* [TAREA 1]: Indique si cada afirmación concuerda con el fragmento sobre los civiles y la dictadura de 1976: (a) la familia Macri tenía siete empresas en marzo de 1976; (b) los civiles que impulsaron el golpe realizaban tareas de inteligencia; (c) el gobierno actual de Argentina es distinto del que gobernó entre 1976 y 1983. Responda sí o no en cada caso y cite textualmente las palabras del fragmento que lo determinan.
* [TAREA 2]: Transcriba literalmente el pasaje del fragmento sobre los civiles y la dictadura de 1976 comprendido entre "La parte poco" y "sin las botas.", ambos incluidos.

* [FRAGMENTO DEL TEXTO]:

- - - -

Pero los civiles que animaron y se beneficiaron del golpe de Estado de 1976 y de la dictadura que resultó de dicho golpe no hacían tareas de inteligencia ni tenían por objetivo la tortura y la desaparición de personas. Esos civiles estaban muy lejos de las tareas operativas de la dictadura y el genocidio para ellos fue tan solo un medio para obtener el fin. Vinieron a robar y delegaron el matar en manos de otros para que el robo se llevara a cabo exitosamente.

Los civiles que no hemos identificado y no recibieron el debido castigo fueron en su mayoría empresarios, dirigentes políticos de la clase dominante oligárquica y oligarcas a secas. Vinieron a implementar un proyecto político de saqueo, a incrementar sus fortunas a costa del sacrificio de las mayorías. Y para que las mayorías no saltaran en defensa propia, habilitaron el genocidio en el terreno de la política. Dicho de otra forma, los civiles que no hemos juzgado ni condenado son el propio golpe de 1976 y la propia dictadura genocida que sobrevino. Los militares fueron el instrumento que ellos utilizaron para lograr el objetivo.

La parte poco agradable toda esta historia es precisamente que, al permitir que los verdaderos artífices de la dictadura y los beneficiarios reales del genocidio se salgan con las suyas, hemos dejado abierta la puerta para que vuelvan. Y volvieron: el actual gobierno de Argentina no es parecido ni tiene relación con el gobierno que tuvo Argentina entre 1976 y 1983. Es rigurosamente el mismo gobierno, pero sin las botas.

Para muestra alcanza con un botón y la familia Macri, cuyo hijo es hoy nada menos que el presidente de la Nación, tenía en marzo de 1976 un total de siete empresas, formando entonces un grupo empresario modesto con características más de pyme que de holding. Al finalizar la dictadura cívico-militar, la pata militar empezó a enfrentar los juicios, mientras la familia Macri pasaba a tener la propiedad de 47 empresas y a ver cómo se multiplicaba geométricamente su patrimonio. Otro tanto ocurrió con otras familias que fueron la pata cívica de la dictadura de 1976 y nunca estuvieron ni cerca de ser procesadas y mucho menos juzgadas por delitos de lesa humanidad.

- - - -

* [DATOS PROPORCIONADOS]:
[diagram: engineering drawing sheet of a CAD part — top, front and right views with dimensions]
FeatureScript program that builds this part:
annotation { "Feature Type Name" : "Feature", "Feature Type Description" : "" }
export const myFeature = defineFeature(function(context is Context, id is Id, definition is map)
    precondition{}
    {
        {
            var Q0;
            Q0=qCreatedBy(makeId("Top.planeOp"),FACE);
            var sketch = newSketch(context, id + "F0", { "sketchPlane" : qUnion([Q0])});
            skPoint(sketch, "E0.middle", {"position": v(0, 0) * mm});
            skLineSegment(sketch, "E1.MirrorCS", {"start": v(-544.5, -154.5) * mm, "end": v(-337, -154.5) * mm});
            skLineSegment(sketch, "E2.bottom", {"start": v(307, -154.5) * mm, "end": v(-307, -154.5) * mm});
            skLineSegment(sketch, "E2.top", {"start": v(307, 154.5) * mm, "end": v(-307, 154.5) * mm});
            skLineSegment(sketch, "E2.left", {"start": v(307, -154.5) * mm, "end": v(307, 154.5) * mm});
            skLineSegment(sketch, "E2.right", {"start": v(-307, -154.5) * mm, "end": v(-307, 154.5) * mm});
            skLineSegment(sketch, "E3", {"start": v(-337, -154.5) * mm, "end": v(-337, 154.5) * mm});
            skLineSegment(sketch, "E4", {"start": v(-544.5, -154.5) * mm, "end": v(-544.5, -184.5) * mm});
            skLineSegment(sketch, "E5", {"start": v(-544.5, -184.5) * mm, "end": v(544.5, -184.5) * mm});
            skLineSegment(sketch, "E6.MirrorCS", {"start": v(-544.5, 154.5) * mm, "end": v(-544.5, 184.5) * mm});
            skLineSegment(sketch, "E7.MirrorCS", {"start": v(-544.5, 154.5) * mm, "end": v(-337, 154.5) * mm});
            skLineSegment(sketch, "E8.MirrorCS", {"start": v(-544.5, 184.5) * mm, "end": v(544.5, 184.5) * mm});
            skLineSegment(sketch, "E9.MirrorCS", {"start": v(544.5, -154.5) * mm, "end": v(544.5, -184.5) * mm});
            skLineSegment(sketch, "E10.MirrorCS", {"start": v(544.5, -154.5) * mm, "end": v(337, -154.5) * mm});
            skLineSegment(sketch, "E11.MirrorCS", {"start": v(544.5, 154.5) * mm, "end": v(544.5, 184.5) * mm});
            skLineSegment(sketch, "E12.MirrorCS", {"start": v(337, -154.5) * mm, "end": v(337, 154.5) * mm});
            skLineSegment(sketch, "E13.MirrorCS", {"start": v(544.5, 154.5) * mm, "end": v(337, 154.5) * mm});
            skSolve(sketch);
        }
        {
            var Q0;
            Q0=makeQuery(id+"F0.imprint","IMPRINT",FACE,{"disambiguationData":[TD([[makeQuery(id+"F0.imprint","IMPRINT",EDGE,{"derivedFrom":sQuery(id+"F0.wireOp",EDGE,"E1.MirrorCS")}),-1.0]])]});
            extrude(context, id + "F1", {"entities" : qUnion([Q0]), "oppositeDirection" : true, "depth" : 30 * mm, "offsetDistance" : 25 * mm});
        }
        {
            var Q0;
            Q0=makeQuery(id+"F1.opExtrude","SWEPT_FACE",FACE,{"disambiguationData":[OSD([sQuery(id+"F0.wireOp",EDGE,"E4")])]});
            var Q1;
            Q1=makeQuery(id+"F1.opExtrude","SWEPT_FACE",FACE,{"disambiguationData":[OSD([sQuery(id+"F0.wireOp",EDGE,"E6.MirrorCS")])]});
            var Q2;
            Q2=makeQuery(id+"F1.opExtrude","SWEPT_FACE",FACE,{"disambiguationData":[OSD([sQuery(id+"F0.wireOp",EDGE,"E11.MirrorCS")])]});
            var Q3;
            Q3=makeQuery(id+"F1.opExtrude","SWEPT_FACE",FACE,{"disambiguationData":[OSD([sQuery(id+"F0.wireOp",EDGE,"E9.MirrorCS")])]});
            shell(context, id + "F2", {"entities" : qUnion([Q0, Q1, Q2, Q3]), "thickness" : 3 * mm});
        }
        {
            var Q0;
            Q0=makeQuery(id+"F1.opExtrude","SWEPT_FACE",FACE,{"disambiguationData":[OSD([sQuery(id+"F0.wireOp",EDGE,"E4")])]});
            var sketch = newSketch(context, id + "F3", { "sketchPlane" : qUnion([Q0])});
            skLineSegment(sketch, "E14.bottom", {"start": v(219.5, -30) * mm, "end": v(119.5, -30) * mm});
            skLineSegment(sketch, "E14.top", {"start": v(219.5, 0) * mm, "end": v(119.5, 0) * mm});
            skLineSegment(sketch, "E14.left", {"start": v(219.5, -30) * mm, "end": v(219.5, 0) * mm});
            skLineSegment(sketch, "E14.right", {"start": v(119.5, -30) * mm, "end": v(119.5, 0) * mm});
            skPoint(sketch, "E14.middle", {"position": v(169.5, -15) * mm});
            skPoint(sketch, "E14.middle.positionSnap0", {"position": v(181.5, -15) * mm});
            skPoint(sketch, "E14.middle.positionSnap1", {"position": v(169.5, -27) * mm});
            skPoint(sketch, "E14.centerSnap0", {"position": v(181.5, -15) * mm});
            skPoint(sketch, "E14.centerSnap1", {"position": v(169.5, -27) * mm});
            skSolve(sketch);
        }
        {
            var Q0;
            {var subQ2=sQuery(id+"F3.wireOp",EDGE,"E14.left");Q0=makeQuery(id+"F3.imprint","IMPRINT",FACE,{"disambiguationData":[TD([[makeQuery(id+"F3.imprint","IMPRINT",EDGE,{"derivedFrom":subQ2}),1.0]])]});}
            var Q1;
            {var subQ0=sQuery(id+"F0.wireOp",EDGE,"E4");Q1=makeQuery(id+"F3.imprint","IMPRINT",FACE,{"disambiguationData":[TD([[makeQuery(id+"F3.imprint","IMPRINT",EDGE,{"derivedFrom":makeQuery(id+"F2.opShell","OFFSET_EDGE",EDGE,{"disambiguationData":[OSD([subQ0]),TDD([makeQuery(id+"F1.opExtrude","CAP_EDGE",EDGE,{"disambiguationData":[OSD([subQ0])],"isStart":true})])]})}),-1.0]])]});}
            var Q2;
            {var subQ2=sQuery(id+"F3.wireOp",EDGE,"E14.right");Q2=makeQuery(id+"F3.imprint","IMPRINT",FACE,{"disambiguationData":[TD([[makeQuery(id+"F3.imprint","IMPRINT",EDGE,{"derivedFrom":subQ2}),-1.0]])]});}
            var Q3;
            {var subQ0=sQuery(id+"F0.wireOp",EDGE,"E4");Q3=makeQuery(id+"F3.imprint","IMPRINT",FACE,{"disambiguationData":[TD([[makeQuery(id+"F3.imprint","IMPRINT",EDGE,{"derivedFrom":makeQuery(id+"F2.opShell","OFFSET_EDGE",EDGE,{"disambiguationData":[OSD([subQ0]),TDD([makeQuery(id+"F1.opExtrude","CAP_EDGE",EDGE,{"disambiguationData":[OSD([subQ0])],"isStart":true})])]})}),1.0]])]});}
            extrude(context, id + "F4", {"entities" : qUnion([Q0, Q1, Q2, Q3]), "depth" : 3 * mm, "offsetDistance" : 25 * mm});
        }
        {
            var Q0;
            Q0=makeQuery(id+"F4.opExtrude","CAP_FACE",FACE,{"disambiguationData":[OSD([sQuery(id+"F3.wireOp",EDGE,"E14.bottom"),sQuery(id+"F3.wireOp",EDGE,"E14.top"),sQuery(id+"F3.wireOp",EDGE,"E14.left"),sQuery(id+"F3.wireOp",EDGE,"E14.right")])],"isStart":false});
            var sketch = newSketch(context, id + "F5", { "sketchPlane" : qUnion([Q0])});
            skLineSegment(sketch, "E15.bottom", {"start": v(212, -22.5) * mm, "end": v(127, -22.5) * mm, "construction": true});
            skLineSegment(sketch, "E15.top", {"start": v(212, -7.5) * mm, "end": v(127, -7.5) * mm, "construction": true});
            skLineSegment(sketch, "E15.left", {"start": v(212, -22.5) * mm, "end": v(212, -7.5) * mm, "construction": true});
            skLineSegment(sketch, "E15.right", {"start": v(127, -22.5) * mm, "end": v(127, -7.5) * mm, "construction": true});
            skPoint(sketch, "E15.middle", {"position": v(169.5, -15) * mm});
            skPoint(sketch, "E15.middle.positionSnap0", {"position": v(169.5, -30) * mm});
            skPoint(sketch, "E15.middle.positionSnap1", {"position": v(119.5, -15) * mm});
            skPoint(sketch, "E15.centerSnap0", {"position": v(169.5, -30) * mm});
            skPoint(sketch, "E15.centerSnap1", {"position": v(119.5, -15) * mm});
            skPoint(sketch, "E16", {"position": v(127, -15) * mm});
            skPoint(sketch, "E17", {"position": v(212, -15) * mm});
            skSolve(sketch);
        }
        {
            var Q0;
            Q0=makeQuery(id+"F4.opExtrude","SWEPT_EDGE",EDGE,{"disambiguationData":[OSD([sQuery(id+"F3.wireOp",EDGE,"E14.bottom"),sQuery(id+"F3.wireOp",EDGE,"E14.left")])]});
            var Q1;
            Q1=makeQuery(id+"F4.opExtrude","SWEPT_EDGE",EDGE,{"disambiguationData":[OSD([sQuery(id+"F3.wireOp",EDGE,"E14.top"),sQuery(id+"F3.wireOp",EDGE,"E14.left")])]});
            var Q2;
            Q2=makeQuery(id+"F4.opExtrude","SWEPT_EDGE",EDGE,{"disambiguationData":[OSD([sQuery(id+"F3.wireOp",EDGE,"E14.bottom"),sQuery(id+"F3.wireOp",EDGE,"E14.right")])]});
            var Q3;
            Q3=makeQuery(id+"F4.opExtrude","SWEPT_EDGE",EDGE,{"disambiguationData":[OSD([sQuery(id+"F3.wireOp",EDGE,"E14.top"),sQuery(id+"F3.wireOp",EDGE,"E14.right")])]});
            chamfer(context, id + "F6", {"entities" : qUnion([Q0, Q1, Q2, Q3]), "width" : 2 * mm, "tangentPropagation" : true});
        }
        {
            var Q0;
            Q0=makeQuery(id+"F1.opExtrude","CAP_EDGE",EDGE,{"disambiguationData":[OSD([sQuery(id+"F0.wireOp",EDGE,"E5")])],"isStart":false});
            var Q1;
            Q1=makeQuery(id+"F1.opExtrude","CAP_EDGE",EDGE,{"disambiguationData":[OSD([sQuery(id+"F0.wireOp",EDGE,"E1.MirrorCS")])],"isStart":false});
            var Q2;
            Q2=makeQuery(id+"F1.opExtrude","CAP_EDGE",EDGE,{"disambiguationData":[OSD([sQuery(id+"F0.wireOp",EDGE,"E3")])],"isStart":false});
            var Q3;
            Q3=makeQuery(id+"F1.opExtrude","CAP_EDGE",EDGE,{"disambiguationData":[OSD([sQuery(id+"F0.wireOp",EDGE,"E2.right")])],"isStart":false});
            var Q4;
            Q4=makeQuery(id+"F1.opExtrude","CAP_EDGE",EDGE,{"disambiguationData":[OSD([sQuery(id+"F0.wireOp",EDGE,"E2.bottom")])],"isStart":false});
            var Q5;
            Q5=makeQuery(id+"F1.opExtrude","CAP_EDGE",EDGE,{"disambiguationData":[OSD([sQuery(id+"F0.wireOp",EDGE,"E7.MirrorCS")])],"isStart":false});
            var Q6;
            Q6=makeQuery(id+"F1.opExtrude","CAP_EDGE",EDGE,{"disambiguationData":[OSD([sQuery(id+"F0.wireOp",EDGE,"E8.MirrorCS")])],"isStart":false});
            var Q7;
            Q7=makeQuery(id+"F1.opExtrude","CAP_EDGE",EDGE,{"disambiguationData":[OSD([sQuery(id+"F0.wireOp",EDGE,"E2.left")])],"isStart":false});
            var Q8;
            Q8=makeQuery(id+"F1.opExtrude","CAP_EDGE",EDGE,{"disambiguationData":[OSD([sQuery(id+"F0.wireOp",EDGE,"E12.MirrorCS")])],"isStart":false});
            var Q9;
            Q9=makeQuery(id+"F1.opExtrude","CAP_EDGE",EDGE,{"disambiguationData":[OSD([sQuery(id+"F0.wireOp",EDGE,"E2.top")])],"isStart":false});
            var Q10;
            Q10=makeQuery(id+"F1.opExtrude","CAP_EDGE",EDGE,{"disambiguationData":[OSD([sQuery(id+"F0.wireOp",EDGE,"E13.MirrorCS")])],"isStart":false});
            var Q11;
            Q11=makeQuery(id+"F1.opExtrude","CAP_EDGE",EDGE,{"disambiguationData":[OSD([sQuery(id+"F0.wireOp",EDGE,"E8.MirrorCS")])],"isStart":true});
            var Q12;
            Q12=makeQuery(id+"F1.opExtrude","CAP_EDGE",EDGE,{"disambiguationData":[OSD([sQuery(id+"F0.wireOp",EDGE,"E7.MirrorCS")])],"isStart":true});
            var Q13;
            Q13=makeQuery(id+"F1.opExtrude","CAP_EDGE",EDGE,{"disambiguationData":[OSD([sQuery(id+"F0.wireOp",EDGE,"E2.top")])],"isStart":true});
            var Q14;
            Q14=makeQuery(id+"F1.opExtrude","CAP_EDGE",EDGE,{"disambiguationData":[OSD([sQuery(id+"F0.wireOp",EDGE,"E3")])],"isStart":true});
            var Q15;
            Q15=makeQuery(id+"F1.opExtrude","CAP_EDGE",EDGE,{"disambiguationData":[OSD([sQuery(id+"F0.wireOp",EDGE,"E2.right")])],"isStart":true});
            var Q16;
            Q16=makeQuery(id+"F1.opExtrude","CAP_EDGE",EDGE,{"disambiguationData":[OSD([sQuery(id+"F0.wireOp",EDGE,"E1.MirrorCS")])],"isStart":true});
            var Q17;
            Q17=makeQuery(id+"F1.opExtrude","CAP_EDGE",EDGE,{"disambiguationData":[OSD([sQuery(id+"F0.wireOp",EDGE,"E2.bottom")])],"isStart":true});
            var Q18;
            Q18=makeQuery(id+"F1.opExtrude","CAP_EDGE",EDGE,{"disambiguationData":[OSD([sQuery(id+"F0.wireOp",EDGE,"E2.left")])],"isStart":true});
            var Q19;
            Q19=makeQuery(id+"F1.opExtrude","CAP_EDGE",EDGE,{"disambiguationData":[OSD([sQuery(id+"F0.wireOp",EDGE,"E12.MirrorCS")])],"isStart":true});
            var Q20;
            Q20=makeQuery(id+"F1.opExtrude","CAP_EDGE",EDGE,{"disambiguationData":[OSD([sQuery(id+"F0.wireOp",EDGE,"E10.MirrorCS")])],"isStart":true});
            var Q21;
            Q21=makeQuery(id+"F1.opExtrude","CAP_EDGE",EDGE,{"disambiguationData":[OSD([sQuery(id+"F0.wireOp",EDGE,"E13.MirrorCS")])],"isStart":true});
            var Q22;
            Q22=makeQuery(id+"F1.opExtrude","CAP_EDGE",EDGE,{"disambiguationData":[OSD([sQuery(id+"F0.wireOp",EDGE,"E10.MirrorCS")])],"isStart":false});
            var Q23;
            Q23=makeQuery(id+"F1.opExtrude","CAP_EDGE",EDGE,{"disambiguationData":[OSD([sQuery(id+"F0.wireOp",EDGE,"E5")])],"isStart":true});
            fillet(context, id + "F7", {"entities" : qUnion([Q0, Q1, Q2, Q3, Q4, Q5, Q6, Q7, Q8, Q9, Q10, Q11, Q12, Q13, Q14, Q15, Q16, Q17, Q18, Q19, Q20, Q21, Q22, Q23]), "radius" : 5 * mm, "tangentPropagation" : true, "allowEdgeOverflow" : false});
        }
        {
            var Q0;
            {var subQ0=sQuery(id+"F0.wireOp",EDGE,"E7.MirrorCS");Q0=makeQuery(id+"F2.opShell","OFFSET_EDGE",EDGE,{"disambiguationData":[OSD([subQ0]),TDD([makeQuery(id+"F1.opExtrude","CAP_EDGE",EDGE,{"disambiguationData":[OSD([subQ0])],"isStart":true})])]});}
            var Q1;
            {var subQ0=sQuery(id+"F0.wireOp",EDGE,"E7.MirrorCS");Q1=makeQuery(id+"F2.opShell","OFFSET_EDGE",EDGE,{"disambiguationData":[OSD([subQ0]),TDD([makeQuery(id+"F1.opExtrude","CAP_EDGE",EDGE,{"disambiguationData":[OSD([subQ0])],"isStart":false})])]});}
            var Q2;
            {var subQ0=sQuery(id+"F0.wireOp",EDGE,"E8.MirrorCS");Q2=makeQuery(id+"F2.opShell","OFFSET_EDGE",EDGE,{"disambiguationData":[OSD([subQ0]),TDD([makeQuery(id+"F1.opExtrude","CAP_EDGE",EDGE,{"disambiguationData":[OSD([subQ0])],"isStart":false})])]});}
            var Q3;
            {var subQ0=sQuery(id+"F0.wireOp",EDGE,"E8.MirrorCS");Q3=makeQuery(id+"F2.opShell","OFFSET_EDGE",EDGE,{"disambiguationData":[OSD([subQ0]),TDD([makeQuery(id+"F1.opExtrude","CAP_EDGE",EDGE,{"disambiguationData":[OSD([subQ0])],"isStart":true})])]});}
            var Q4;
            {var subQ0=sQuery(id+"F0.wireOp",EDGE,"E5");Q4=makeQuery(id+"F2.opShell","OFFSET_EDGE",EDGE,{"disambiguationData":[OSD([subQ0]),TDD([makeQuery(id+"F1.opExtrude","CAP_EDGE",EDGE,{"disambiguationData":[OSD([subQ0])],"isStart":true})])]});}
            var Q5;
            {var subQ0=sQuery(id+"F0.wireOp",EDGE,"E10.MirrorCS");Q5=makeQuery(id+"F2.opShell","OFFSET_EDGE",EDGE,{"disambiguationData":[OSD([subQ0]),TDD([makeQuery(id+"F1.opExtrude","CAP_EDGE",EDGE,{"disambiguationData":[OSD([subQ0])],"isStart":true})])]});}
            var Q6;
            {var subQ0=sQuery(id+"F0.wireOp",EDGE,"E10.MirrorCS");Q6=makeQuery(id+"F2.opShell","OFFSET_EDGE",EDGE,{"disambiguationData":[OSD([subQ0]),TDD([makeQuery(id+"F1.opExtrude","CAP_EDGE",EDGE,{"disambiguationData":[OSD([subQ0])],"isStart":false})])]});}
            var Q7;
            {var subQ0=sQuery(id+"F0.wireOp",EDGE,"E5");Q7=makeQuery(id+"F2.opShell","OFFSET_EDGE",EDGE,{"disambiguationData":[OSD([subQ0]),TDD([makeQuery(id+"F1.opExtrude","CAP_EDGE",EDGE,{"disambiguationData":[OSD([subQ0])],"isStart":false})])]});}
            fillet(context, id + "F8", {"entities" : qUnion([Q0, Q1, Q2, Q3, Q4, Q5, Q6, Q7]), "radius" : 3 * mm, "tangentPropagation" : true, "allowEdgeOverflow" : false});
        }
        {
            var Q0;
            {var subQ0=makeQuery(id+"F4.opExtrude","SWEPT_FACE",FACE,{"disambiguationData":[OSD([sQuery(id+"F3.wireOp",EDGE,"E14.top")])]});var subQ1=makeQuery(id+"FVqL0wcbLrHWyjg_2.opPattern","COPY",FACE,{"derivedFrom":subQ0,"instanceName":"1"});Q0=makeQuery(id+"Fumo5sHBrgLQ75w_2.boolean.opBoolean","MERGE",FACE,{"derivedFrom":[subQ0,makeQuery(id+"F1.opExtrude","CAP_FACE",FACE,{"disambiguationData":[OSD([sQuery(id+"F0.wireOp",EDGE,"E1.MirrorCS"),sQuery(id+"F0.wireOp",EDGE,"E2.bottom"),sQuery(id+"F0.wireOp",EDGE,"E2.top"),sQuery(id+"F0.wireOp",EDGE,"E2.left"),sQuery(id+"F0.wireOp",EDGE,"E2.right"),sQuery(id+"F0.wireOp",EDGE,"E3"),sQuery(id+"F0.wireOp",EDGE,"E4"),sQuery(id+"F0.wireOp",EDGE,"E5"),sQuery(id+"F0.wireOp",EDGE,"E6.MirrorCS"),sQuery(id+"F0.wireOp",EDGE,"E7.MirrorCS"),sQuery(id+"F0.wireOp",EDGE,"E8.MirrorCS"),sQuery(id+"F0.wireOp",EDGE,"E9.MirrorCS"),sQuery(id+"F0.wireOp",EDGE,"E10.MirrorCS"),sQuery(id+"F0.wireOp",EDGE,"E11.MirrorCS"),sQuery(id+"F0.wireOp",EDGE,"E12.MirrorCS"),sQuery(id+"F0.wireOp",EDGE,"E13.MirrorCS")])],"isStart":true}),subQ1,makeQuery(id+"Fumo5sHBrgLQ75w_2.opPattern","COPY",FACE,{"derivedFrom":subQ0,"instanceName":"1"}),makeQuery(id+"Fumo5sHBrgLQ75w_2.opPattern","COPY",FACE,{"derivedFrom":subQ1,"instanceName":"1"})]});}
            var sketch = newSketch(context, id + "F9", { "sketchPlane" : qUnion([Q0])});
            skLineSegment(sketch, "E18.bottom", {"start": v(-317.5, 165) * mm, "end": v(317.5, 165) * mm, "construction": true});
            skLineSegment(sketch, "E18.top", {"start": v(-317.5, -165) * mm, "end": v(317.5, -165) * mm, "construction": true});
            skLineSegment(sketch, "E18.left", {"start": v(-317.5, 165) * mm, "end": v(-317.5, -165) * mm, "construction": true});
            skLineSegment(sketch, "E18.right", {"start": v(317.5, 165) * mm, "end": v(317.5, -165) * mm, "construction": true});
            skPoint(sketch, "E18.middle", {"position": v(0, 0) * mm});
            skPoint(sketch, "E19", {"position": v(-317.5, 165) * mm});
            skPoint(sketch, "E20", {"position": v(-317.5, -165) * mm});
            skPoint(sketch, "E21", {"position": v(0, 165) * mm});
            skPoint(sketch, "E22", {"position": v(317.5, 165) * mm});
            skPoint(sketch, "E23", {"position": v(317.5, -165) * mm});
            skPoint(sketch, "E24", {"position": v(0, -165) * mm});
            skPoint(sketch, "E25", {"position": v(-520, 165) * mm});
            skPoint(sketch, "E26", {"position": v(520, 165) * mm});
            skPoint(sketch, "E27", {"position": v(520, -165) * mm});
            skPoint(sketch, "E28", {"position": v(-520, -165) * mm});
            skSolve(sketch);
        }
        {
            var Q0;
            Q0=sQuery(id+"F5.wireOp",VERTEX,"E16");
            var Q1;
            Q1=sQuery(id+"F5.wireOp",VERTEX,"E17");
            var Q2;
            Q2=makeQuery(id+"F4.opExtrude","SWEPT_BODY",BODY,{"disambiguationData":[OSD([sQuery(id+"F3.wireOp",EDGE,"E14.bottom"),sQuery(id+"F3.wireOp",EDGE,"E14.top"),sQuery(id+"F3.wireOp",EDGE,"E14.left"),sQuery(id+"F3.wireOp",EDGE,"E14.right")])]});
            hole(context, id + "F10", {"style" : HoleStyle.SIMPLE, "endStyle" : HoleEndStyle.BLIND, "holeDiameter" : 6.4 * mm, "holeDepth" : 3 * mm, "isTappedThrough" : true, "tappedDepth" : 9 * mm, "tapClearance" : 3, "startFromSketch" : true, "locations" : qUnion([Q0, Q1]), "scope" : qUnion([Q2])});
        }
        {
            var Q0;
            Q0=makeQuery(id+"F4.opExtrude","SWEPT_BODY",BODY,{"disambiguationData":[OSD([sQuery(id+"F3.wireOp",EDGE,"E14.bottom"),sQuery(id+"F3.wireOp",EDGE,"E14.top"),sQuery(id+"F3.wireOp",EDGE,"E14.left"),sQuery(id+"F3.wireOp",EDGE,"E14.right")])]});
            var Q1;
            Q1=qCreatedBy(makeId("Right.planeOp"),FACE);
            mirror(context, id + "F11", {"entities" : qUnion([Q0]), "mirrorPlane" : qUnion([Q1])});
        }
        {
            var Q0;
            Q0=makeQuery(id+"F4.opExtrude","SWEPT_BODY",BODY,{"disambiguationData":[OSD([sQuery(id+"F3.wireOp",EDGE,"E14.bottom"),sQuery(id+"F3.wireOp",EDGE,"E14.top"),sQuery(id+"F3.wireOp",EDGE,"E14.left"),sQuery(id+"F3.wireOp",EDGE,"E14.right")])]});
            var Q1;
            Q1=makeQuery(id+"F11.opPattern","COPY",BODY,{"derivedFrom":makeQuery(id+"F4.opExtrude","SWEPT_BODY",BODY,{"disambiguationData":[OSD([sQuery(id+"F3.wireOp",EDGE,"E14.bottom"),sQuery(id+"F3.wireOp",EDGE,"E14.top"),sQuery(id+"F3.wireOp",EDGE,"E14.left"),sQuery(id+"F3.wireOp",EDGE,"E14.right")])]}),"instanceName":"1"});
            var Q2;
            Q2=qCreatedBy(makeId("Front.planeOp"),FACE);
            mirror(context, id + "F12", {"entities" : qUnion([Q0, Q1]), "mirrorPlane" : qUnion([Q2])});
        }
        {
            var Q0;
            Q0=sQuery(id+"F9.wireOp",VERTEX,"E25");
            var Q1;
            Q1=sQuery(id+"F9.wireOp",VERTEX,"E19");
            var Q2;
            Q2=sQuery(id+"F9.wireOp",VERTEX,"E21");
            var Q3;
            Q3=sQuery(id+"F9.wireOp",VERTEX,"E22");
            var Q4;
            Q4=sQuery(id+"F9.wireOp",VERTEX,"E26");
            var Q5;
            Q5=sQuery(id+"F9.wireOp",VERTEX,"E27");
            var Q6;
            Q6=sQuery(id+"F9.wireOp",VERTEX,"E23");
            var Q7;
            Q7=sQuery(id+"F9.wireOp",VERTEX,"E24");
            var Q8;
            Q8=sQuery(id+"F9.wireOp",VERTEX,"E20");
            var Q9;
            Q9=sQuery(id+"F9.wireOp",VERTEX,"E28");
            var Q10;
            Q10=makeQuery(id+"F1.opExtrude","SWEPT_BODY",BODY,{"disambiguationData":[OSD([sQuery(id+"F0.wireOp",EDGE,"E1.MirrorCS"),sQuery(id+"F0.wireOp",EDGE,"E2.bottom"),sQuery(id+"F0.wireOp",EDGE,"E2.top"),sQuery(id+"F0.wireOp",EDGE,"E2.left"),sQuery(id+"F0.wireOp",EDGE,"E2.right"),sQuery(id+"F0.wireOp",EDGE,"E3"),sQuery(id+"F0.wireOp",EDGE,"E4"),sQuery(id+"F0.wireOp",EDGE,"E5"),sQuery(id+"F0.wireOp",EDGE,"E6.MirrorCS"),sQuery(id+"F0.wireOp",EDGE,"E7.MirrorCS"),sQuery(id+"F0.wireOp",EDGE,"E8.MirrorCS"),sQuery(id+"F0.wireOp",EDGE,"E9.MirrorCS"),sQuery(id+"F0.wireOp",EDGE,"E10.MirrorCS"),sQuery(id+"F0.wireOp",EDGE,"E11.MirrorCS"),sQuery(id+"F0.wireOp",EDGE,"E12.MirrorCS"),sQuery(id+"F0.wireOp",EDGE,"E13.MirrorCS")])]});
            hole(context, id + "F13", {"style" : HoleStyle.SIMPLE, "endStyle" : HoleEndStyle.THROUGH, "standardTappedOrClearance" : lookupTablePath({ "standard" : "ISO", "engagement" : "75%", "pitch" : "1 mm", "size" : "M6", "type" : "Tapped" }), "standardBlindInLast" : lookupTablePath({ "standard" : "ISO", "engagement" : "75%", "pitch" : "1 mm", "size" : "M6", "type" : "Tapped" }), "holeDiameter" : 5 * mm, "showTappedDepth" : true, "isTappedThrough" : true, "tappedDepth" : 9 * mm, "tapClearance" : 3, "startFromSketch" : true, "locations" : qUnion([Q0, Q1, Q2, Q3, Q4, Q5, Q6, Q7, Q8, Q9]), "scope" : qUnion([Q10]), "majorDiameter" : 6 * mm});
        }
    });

- - - -

* [RESPUESTA 1]:
(a) Sí: «tenía en marzo de 1976 un total de siete empresas».
(b) No: «no hacían tareas de inteligencia ni tenían por objetivo la tortura y la desaparición de personas».
(c) No: «Es rigurosamente el mismo gobierno, pero sin las botas.»

* [RESPUESTA 2]:
La parte poco agradable toda esta historia es precisamente que, al permitir que los verdaderos artífices de la dictadura y los beneficiarios reales del genocidio se salgan con las suyas, hemos dejado abierta la puerta para que vuelvan. Y volvieron: el actual gobierno de Argentina no es parecido ni tiene relación con el gobierno que tuvo Argentina entre 1976 y 1983. Es rigurosamente el mismo gobierno, pero sin las botas.